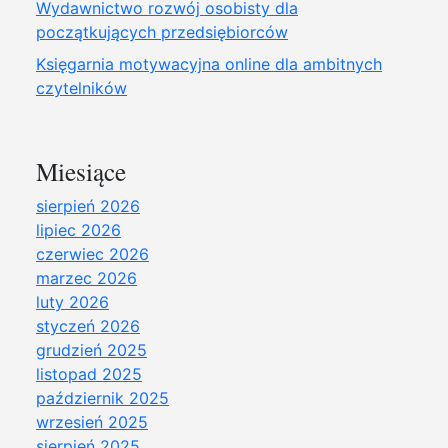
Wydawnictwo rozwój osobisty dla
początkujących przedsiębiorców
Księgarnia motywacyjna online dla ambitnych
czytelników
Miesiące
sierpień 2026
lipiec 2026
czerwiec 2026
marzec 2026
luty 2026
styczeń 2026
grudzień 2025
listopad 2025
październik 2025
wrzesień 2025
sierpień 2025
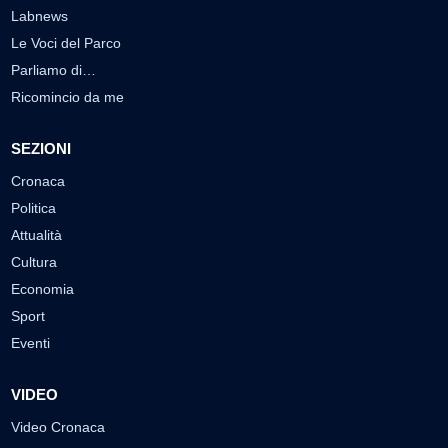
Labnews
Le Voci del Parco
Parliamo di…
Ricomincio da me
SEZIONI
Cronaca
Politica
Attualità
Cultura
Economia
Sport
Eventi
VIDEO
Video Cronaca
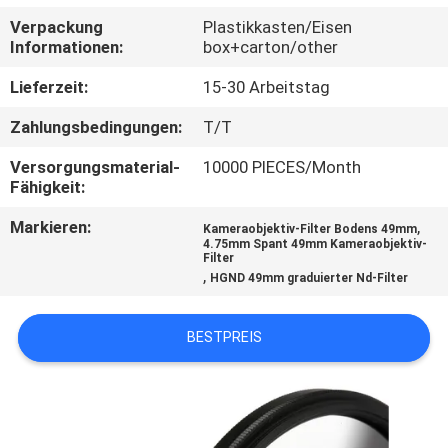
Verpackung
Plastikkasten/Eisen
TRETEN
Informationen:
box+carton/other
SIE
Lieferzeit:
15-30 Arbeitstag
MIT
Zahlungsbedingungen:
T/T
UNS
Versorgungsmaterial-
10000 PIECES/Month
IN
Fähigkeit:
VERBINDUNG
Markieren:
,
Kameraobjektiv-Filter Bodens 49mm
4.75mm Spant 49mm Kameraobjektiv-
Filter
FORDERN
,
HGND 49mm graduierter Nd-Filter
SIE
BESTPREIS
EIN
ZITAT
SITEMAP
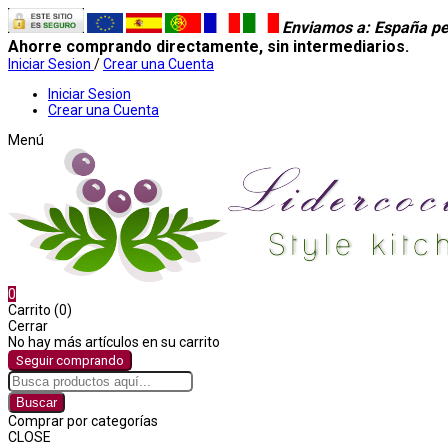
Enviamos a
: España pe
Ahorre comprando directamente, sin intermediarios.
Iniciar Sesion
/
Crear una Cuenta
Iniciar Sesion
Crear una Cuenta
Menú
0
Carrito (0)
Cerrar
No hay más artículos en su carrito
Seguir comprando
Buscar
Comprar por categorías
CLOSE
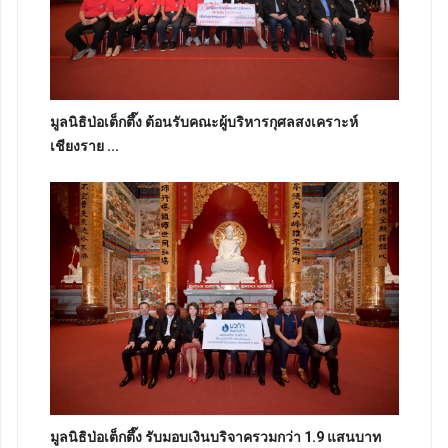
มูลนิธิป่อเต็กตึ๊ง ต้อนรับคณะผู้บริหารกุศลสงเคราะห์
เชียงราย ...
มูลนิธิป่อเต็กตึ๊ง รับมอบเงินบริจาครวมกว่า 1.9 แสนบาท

= = = = = = =

Exercise goal: Can you retype the text read from all of the records above, line for line and unchanged, while leaving the pictures out of your answer?

Your response:
Wydawnictwo rozwój osobisty dla
początkujących przedsiębiorców
Księgarnia motywacyjna online dla ambitnych
czytelników
Miesiące
sierpień 2026
lipiec 2026
czerwiec 2026
marzec 2026
luty 2026
styczeń 2026
grudzień 2025
listopad 2025
październik 2025
wrzesień 2025
sierpień 2025
Labnews
Le Voci del Parco
Parliamo di…
Ricomincio da me
SEZIONI
Cronaca
Politica
Attualità
Cultura
Economia
Sport
Eventi
VIDEO
Video Cronaca
Verpackung
Plastikkasten/Eisen
TRETEN
Informationen:
box+carton/other
SIE
Lieferzeit:
15-30 Arbeitstag
MIT
Zahlungsbedingungen:
T/T
UNS
Versorgungsmaterial-
10000 PIECES/Month
IN
Fähigkeit:
VERBINDUNG
Markieren:
,
Kameraobjektiv-Filter Bodens 49mm
4.75mm Spant 49mm Kameraobjektiv-
Filter
FORDERN
,
HGND 49mm graduierter Nd-Filter
SIE
BESTPREIS
EIN
ZITAT
SITEMAP
Enviamos a
: España pe
Ahorre comprando directamente, sin intermediarios.
Iniciar Sesion
/
Crear una Cuenta
Iniciar Sesion
Crear una Cuenta
Menú
0
Carrito (0)
Cerrar
No hay más artículos en su carrito
Seguir comprando
Buscar
Comprar por categorías
CLOSE
มูลนิธิป่อเต็กตึ๊ง ต้อนรับคณะผู้บริหารกุศลสงเคราะห์
เชียงราย ...
มูลนิธิป่อเต็กตึ๊ง รับมอบเงินบริจาครวมกว่า 1.9 แสนบาท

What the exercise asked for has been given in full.